> EXERCISE DESCRIPTION
Answer these questions from the post below:
(a) Which proprietary solutions does the post name?
(b) What did the writer return, and how long ago?
(c) The post compares the hype around capture tech to the hype around which other technology?

> TEXT
■ ■ ■ ■ ■ ■ ■
I’m not really the biggest fan of capture technology (for philosophical/workflow reasons) but it seems I’m in a small minority. Capture tech has arguably as much hype behind it as IRs did (and continue to have) back when they were getting popularized.
An open source tech that’s arguably on the level of proprietary solutions (Kemper/QC/ToneX) has to be one of the most exciting things happening in the guitar world right now. This is the kind of thing that still makes me check this forum from time to time, even though I returned my Dwarf more than a year ago. The main strength of Dwarf was always its potential, and while I didn’t feel like it delivered at the time, the plugin selection is now much stronger, and a thing like NAM can be the final difference maker for many potential customers.
I know MOD team has their hands full, but this might be the kind of thing that’s worth doubling down on.
■ ■ ■ ■ ■ ■ ■
[Page images and extracted text]

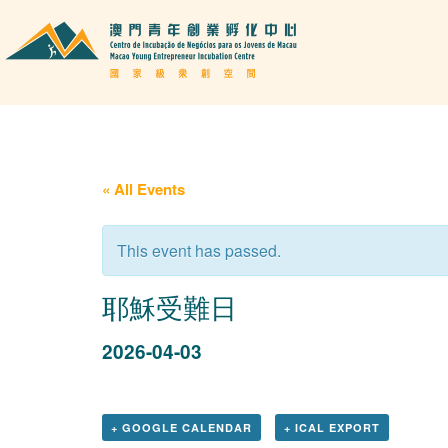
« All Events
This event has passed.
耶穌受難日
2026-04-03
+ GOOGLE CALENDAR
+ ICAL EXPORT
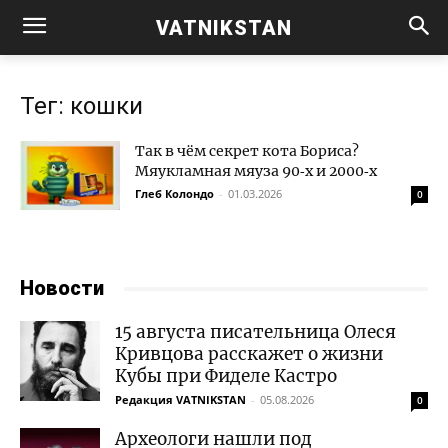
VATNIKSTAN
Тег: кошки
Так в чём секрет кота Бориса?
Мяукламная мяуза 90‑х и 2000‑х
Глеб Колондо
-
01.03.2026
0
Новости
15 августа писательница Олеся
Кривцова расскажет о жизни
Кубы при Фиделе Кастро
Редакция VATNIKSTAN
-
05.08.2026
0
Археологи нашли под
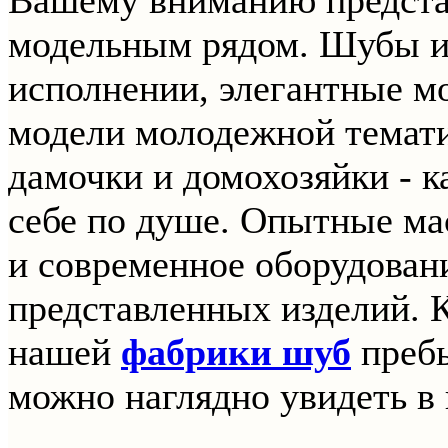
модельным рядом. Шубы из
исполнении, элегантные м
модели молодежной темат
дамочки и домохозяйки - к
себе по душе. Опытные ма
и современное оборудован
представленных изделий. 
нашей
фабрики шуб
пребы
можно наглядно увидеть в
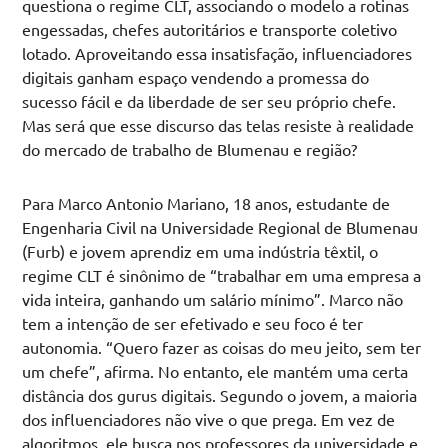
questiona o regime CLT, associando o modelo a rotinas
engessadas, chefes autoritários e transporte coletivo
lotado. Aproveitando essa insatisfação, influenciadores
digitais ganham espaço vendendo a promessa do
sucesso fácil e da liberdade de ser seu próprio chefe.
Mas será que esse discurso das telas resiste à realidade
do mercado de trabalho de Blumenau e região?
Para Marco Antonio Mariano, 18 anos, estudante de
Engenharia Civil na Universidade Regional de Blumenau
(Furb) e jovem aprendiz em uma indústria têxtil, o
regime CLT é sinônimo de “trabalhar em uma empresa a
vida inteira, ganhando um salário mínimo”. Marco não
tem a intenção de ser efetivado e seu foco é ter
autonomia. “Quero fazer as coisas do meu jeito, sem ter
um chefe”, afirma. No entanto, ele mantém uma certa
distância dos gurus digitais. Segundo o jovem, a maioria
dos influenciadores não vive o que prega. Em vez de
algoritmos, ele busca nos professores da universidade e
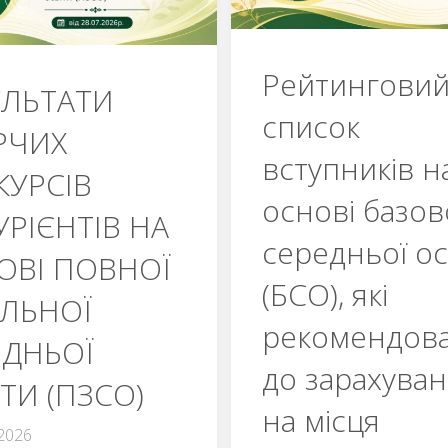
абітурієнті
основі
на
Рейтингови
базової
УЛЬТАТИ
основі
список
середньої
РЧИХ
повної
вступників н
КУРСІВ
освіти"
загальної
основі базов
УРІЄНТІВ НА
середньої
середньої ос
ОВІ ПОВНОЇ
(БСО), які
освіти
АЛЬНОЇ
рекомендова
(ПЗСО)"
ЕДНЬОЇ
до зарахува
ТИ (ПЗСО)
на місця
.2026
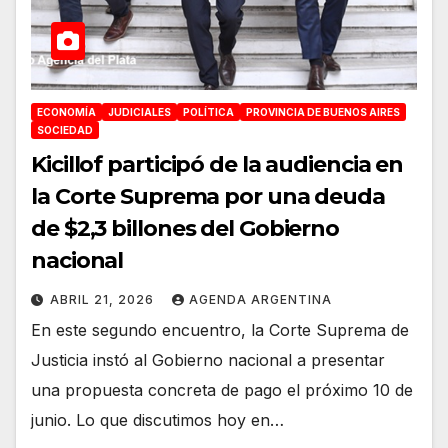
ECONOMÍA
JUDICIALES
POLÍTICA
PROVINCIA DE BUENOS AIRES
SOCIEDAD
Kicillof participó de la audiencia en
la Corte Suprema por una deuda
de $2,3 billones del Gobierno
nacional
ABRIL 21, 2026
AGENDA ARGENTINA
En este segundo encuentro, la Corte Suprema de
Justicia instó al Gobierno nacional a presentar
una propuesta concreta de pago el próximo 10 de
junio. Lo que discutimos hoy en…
■ ■ ■ ■ ■ ■ ■
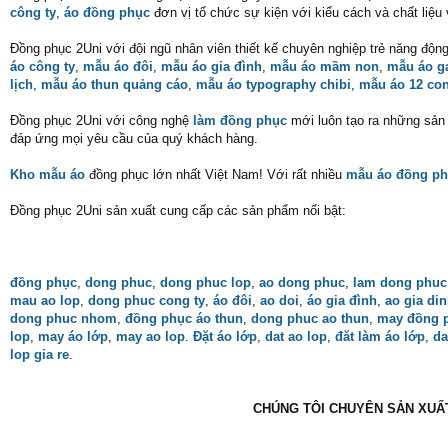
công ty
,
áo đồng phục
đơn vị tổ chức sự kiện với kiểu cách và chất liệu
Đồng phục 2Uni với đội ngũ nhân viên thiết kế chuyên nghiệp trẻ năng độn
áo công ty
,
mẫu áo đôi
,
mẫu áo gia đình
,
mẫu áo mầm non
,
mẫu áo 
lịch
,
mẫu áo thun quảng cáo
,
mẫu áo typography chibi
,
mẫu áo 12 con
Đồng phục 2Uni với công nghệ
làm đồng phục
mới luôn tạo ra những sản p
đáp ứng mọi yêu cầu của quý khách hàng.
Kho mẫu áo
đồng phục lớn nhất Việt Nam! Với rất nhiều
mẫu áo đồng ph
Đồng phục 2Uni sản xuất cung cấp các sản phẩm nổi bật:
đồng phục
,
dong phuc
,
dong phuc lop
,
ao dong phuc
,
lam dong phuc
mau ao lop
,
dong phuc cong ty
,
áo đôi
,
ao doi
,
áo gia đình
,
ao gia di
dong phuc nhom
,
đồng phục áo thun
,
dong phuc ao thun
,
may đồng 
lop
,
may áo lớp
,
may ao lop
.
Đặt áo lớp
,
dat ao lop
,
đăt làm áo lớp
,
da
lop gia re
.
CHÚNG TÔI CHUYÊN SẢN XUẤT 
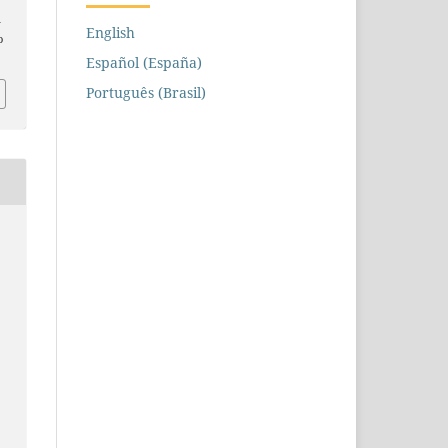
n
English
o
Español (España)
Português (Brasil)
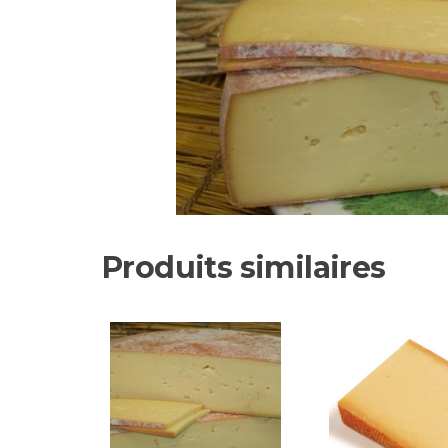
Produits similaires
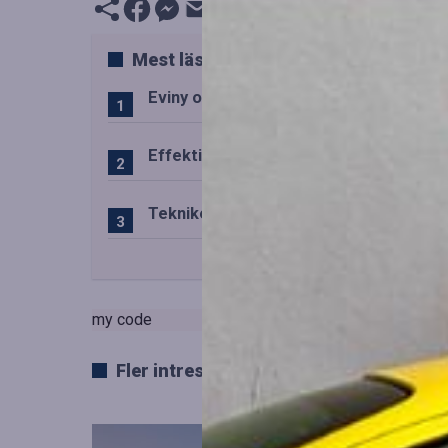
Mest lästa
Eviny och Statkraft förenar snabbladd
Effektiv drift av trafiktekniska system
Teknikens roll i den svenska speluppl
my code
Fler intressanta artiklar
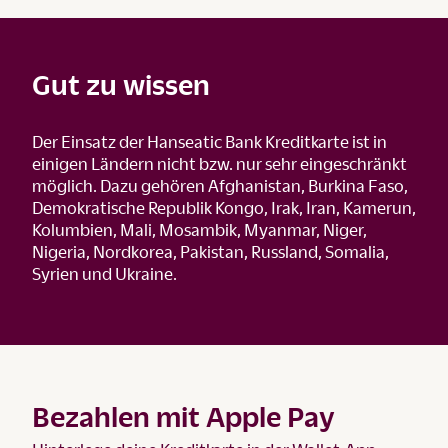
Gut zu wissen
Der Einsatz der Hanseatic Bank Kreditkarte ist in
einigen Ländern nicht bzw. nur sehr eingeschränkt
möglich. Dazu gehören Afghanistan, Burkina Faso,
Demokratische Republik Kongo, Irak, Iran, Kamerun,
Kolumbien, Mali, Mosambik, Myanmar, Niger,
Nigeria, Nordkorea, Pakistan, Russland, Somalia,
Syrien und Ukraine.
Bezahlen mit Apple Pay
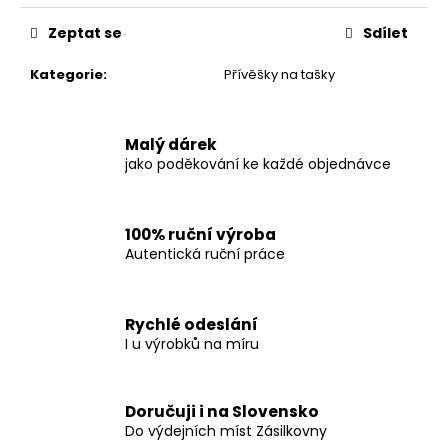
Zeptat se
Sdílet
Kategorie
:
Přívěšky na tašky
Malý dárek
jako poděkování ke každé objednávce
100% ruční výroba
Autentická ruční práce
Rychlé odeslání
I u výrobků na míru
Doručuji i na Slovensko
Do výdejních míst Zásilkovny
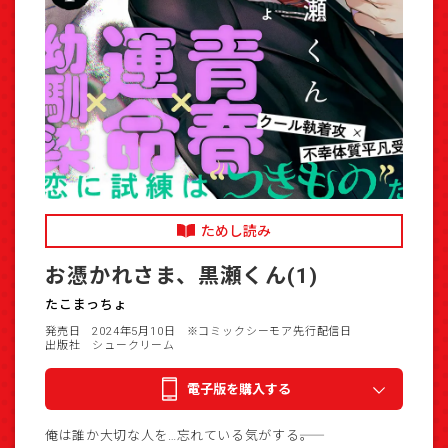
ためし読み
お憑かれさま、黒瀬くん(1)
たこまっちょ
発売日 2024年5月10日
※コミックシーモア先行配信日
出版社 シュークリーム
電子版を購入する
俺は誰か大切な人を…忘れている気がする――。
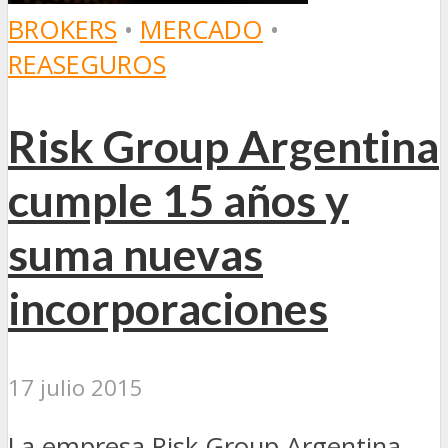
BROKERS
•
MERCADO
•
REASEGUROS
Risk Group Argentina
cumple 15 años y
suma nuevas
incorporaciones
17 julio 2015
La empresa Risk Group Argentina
■ ■ ■ ■ ■ ■ ■
> RESULT OF THE EXERCISE
(a) Kemper, QC and ToneX.
(b) A Dwarf, more than a year ago.
(c) IRs.